■ Problem description
After finding the line that contains "[335,1047,404,1065] 계쩡탈퇴 ->" in the entries below, retype it and every following line precisely, the last included.

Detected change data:

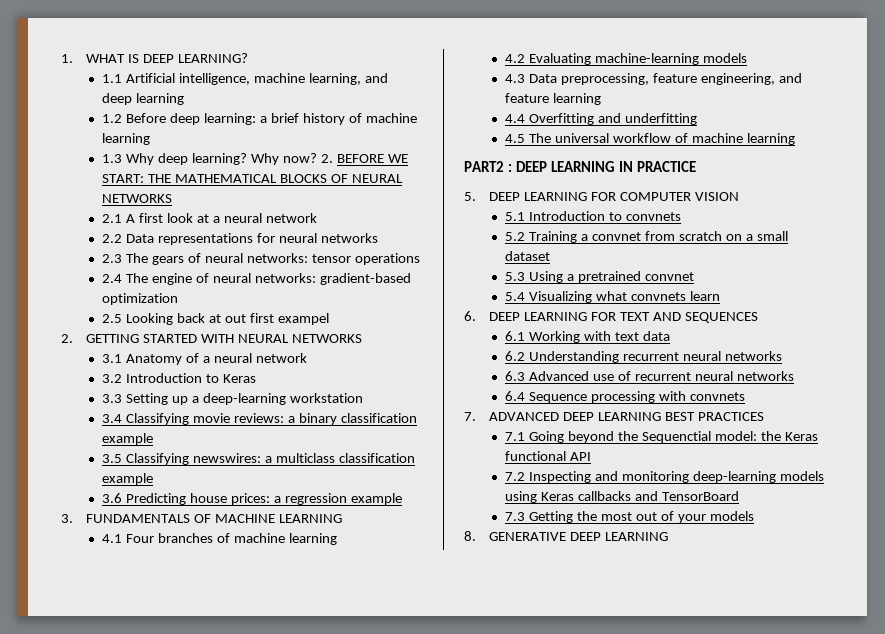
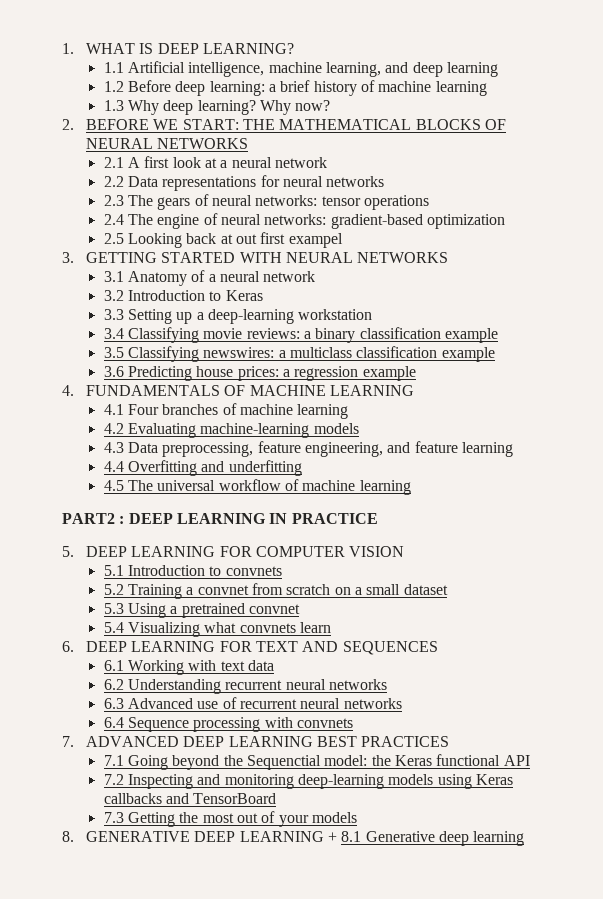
(317, 158) none -> (331, 105) //
[61,334,73,343] 2. -> [62,252,74,263] 3.
[61,514,73,523] 3. -> [62,385,74,396] 4.
(669, 536) none -> [328,831,525,846] + 8.1 Generative deep learning

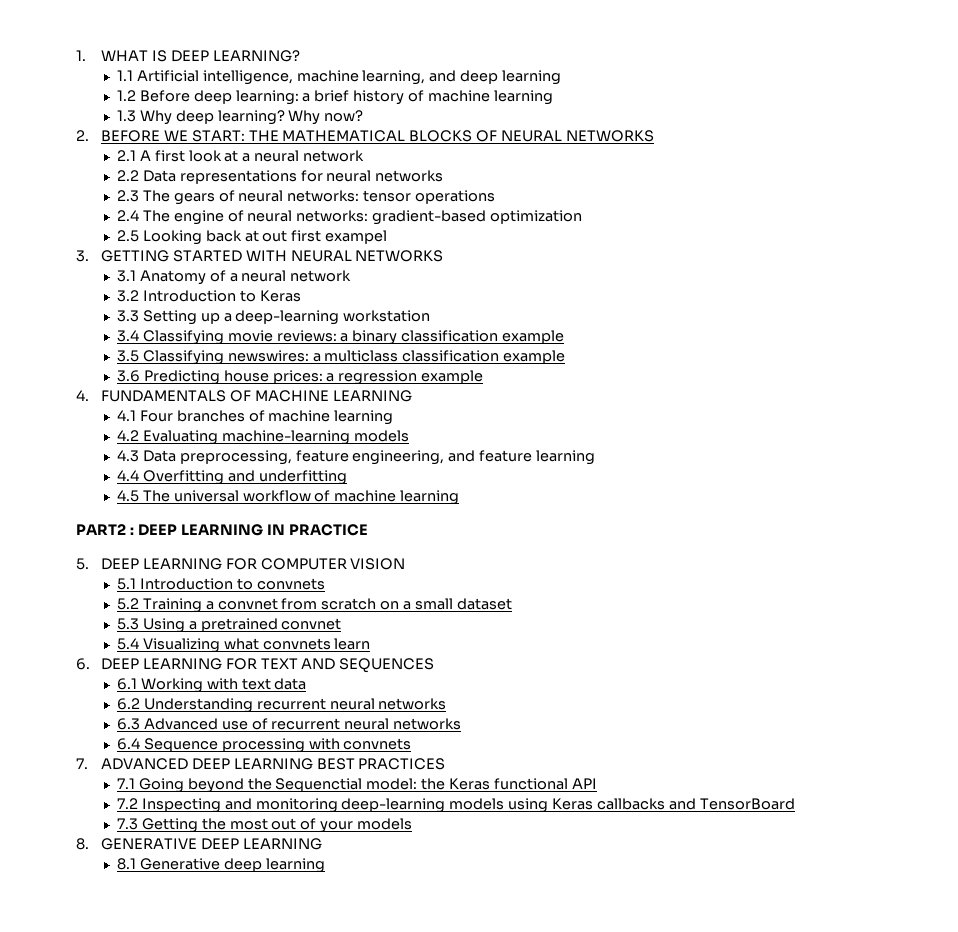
[328,832,338,842] + -> (322, 844) //

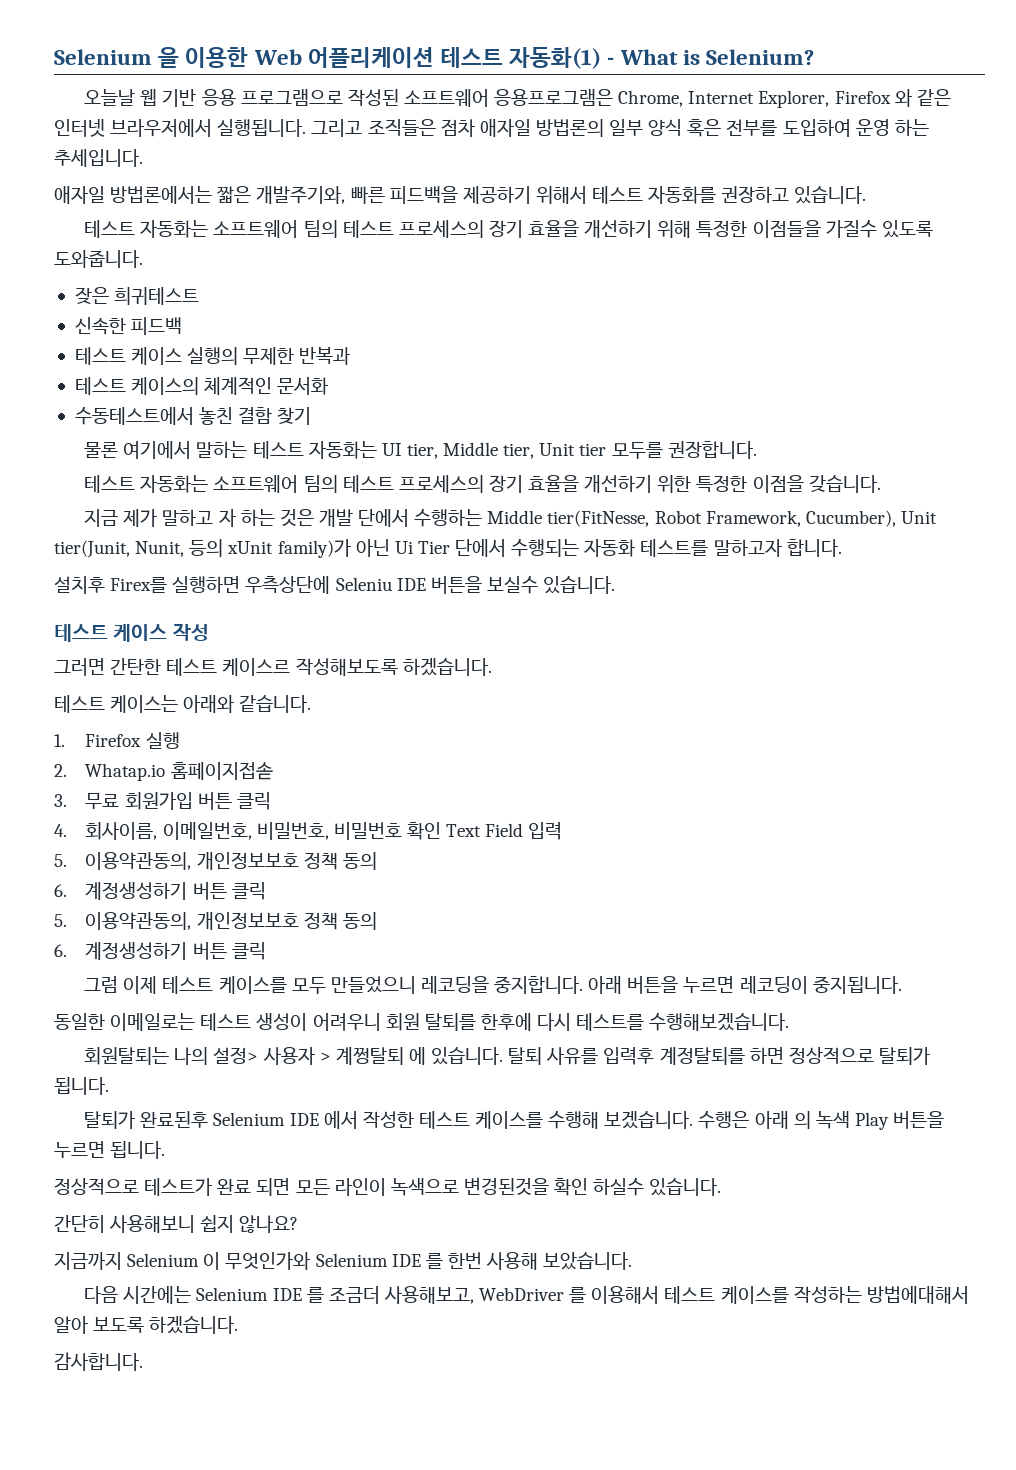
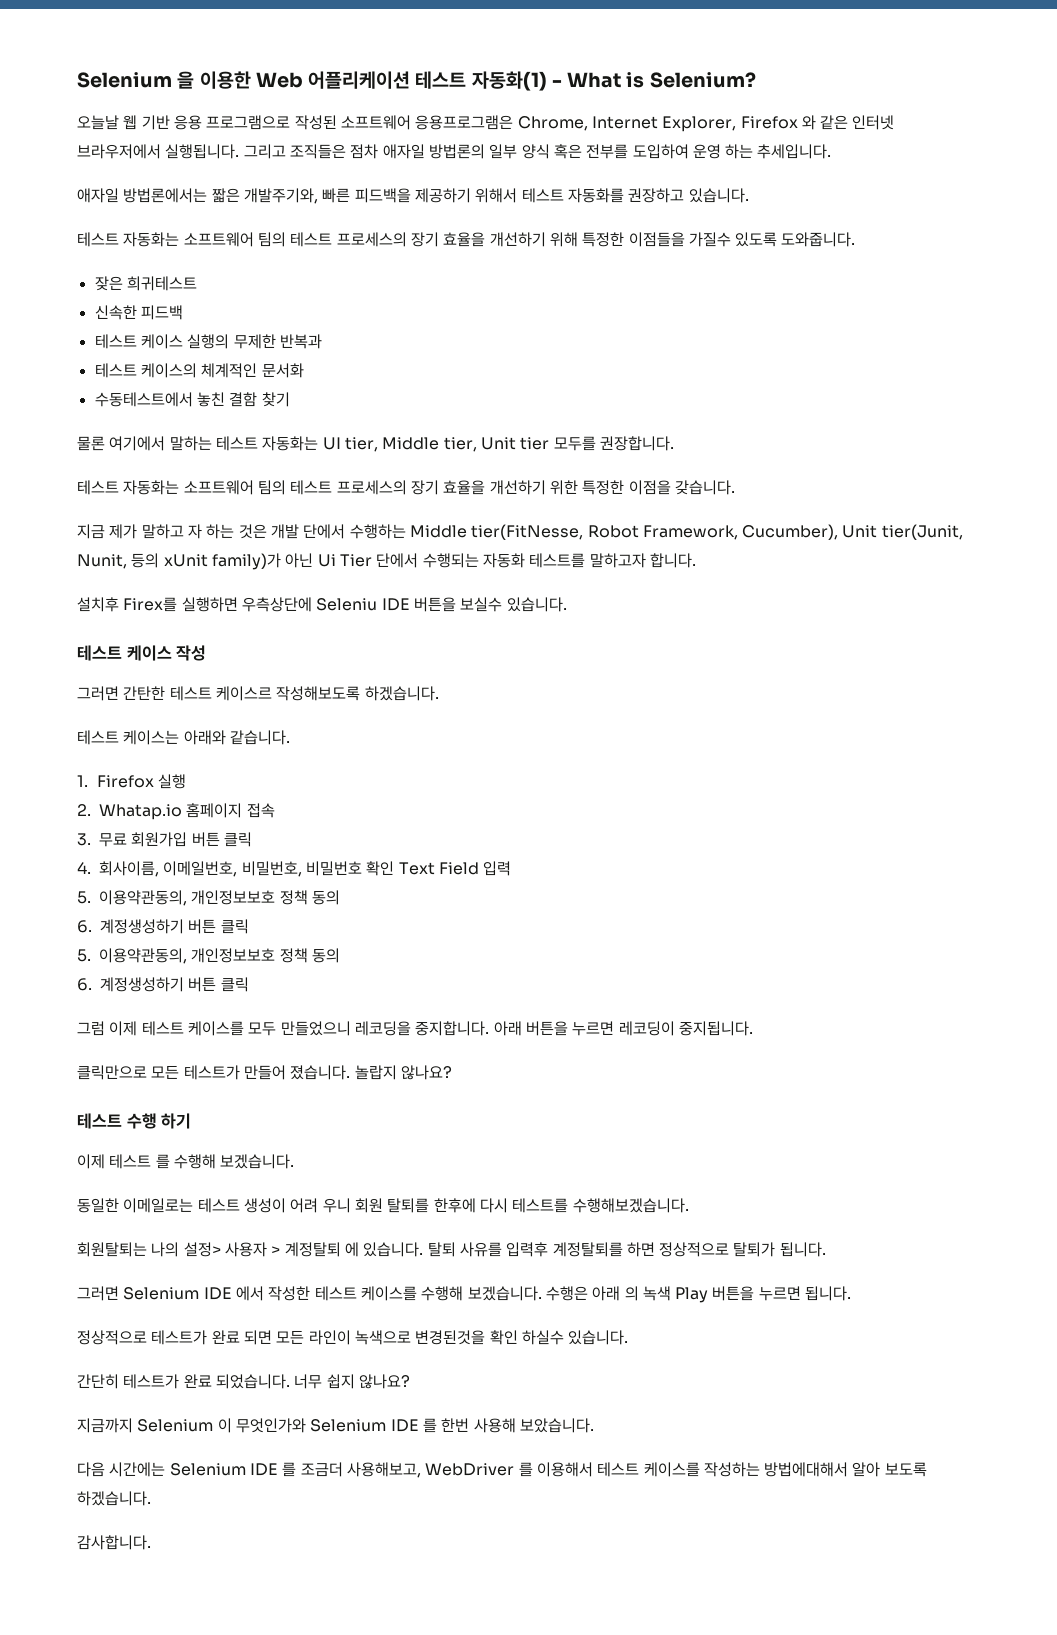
[170,762,273,780] 홈페이지접솓 -> [186,803,275,818] 홈페이지 접속
(902, 985) none -> [77,1065,452,1080] [77,1113,192,1129] [77,1154,295,1169] // 클릭만으로 모든 테스트가 만들어 졌습니다. 놀랍지 않나요? // 테스트 수행 하기 // 이제 테스트 를 수행해 보겠습니다.
[312,1013,381,1031] 어려우니 -> [290,1198,351,1213] 어려 우니
[335,1047,404,1065] 계쩡탈퇴 -> [284,1242,341,1257] 계정탈퇴
[84,1111,209,1129] 탈퇴가 완료된후 -> [77,1286,119,1301] 그러면
[109,1215,196,1233] 사용해보니 -> [123,1374,323,1389] 테스트가 완료 되었습니다. 너무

■ Exercise solution
[335,1047,404,1065] 계쩡탈퇴 -> [284,1242,341,1257] 계정탈퇴
[84,1111,209,1129] 탈퇴가 완료된후 -> [77,1286,119,1301] 그러면
[109,1215,196,1233] 사용해보니 -> [123,1374,323,1389] 테스트가 완료 되었습니다. 너무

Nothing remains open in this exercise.